- Former player John Moriarty aiding football in Australia’s Aboriginal communities
- Moriarty a passionate advocate for the indigenous community
- Young player from a remote community recently made national league debut
In Australia’s dusty Northern Territory outback lies the small town of Borroloola.
To say Borroloola is remote would be an understatement of immense proportions. To reach the nearest city, Darwin, involves a full day’s drive and then some. Reaching the nearest major supermarket involves a jaw-dropping 600-kilometre drive along a dusty dirt road, where a check for crocodiles before passing through any waterways is advisable.
Yet football is thriving in Borroloola, despite Australian Rules football traditionally holding sway in Australia’s remote north.
Spreading the gospel of the world game in Borroloola and, indeed throughout all of Australia’s indigenous population, is John Moriarty. Energetic, articulate and with an understated but strong-willed determination to succeed, octogenarian Moriarty has a life-force that can match those half his age.
Driven by wanting to see more Aboriginal Australians playing football, and the notion that active interest in sport can change lives, the Borroloola-born Moriarty decided to take action. In 2012, John and his son James founded the John Moriarty Football (JMF) program, with those twin ideals at its centrepiece.
The results have been spectacular. Some 90 per cent of the town’s youth have participated in the program, with many discovering football for the first time.
Through the program’s scholarships, local children have the opportunity for a life-changing opportunity to pursue education and football opportunities in Sydney. Former Australia captain Craig Foster and Socceroos great Tim Cahill have been among those to actively lend their support.
More recently global acknowledgement was forthcoming. The JMF was one of three finalists for the FIFA Diversity Award 2018 – the first Australian to receive such recognition.

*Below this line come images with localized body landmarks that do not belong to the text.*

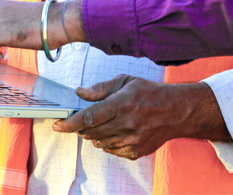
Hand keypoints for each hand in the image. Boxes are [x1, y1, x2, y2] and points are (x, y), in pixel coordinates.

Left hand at [52, 75, 228, 159]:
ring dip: (94, 134)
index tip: (57, 125)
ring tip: (104, 122)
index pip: (90, 117)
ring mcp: (131, 140)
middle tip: (82, 119)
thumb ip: (100, 88)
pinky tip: (115, 130)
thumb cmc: (149, 92)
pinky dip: (107, 141)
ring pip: (100, 142)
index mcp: (122, 103)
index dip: (71, 123)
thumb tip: (80, 92)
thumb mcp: (125, 81)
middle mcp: (126, 124)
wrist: (175, 112)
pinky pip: (112, 150)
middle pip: (92, 132)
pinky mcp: (135, 152)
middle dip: (81, 127)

The establishment of the JMF broke new ground, but Moriarty has always been something of a pioneer. He is considered the first indigenous Australian to earn national team selection, although the planned 1960 international tour was eventually abandoned. By the time Australia returned from a seven-year international hiatus, injury saw Moriarty’s career come to a premature end.
A dynamic, pocket-sized winger on the pitch, Moriarty took his artistic creativity off-field and in 1983 he founded with his wife Ros the Aboriginal strategy and design business Balarinji, whose distinctive indigenous designs have appeared on objects ranging from posters to Qantas planes.
Seven years ago Moriarty returned to his football roots. The JMF was designed to bring together six to 16-year-old children through football, promoting education, good health and well-being. With the program embedded locally, there is also a positive flow-on effect to the young players’ families and the wider community.
“An important part of our mission is allowing these children to become an individual with a clear vision and aspiration so they can see the future themselves.” Moriarty said. “The game did so much for me, and I hope football can bring a brighter future to the young players our program works with.”
Its success has been extraordinary. Thirty per cent of the 12-14 year-old participants have been selected for representative teams at some level, resulting in opportunities for travel and broadened horizons.
That slow climb up the football pyramid reached a new level a few weeks ago with Shay Evans debuting for W-League heavyweights Sydney FC, becoming the first Borroloola local to play at national league level. The youngster also made an appearance for Australia’s national U-20 team last year.
Success rate for indigenous Australians has historically been mixed. Notably, Harry Williams appeared for Australia at the 1974 FIFA World Cup™, while more recently Kyah Simon and Lydia Williams have been key contributors at the past two FIFA Women’s World Cups™.
Thanks to Moriarty’s passionate endeavour, Evans and some of her townsfolk could well add to that list in the future.